Last autumn, experts brought in to assess the monument advised that there are iron cramps in some locations. These are thought to be corroding, and causing damage to the masonry.
The issue was hotly debated at full council last night (January 14), where resident Ron Fitzhugh called on councillors to ‘inspire confidence’ in residents that they cared about the cross.
He said: “I think that we are very unlucky to have a council in power who do not have the desire to look after our beautiful Queen Eleanor.
“She must be turning in her tomb at Westminster Abbey unable to understand why Northampton Borough Council is being irresponsible in allowing her to disintegrate.
“Every one of you sitting here in this chamber will be remembered by name as one of those councillors who allowed, through procrastination, a national monument to slide into the ground before your very eyes.”
And resident Daniel Soan asked council leader Jonathan Nunn whether a temporary cover would be possible.
But the leader responded that Historic England had advised the council that putting temporary covers over the cross could lead to condensation, which would in turn lead to further problems.
Councillor Nunn replied: “The heritage of Northampton is very important to me. But Historic England have advised us that it can’t be done, and I would be hung if I went against the advice of Historic England.
“I heard there was heated debate at the recent residents’ association, and we will try and arrange a meeting with them and heritage officers to discuss things further.”
Asked by the Local Democracy Reporting Service after the meeting if he was satisfied with the response from the leader, Mr Soan said: “I don’t think we were looking for a response this evening, rather we wanted to make a point that we are concerned about this. We wanted to put a suggestion forward, and perhaps we could meet somewhere in the middle.”
The repair works, funded by the council and matched by Historic England, include the reinstatement of loose stonework, conservation repairs to the fragile 13th century stonework, and carefully selected shelter coatings to some more vulnerable areas. In several limited areas new pieces of stone might be required.
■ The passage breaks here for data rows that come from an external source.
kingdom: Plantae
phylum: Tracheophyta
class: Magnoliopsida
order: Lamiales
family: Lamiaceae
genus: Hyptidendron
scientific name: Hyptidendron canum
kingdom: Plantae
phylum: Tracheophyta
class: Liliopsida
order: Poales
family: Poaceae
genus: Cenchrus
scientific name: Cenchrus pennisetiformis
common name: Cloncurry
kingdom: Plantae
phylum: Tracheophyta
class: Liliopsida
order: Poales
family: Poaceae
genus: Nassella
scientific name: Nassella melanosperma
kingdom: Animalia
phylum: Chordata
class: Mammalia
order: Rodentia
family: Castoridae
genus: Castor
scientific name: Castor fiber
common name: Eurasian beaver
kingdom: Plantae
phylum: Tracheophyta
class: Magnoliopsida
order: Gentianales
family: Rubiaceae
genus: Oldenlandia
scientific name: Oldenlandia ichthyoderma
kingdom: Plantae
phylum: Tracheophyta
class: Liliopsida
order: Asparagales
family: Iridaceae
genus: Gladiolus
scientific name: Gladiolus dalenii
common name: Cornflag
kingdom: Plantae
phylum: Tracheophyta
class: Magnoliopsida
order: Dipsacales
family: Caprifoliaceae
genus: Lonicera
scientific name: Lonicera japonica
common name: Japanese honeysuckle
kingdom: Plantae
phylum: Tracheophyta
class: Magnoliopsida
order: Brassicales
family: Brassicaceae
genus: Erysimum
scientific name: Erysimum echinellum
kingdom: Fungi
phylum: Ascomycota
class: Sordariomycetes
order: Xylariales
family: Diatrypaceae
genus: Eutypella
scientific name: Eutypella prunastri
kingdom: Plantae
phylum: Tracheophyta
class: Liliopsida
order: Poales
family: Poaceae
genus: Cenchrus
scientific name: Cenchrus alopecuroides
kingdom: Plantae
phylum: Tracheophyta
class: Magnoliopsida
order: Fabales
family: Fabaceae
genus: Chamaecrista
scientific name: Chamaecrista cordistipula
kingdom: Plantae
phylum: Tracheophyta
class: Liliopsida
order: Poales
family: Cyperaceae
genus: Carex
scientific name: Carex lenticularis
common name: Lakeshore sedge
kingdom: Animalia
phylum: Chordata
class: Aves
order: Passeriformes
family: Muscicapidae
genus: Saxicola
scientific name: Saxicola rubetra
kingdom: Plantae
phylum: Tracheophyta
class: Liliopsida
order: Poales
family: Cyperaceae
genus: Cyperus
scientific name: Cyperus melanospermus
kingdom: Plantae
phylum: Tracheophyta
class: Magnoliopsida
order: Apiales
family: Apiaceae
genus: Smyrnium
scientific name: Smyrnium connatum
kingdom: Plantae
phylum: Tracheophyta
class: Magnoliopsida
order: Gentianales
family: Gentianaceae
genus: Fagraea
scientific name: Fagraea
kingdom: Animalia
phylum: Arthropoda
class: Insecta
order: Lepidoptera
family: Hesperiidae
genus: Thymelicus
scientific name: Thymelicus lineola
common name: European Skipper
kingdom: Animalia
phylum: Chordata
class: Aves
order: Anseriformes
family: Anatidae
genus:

The borough council had faced criticism for delaying the 'urgent' works from autumn last year. But earlier this week, speaking about the contract tender process, Councillor Tim Hadland, cabinet member for regeneration and enterprise, said: “We’re looking forward to appointing a contractor for this work, which will start in the spring.
“Our specialists have advised that temperatures from April onwards should be sufficient for lime mortar to cure properly.
“Our approach, agreed to standards set by Historic England, should offer the best chance of ensuring the monument is protected for future generations to enjoy.”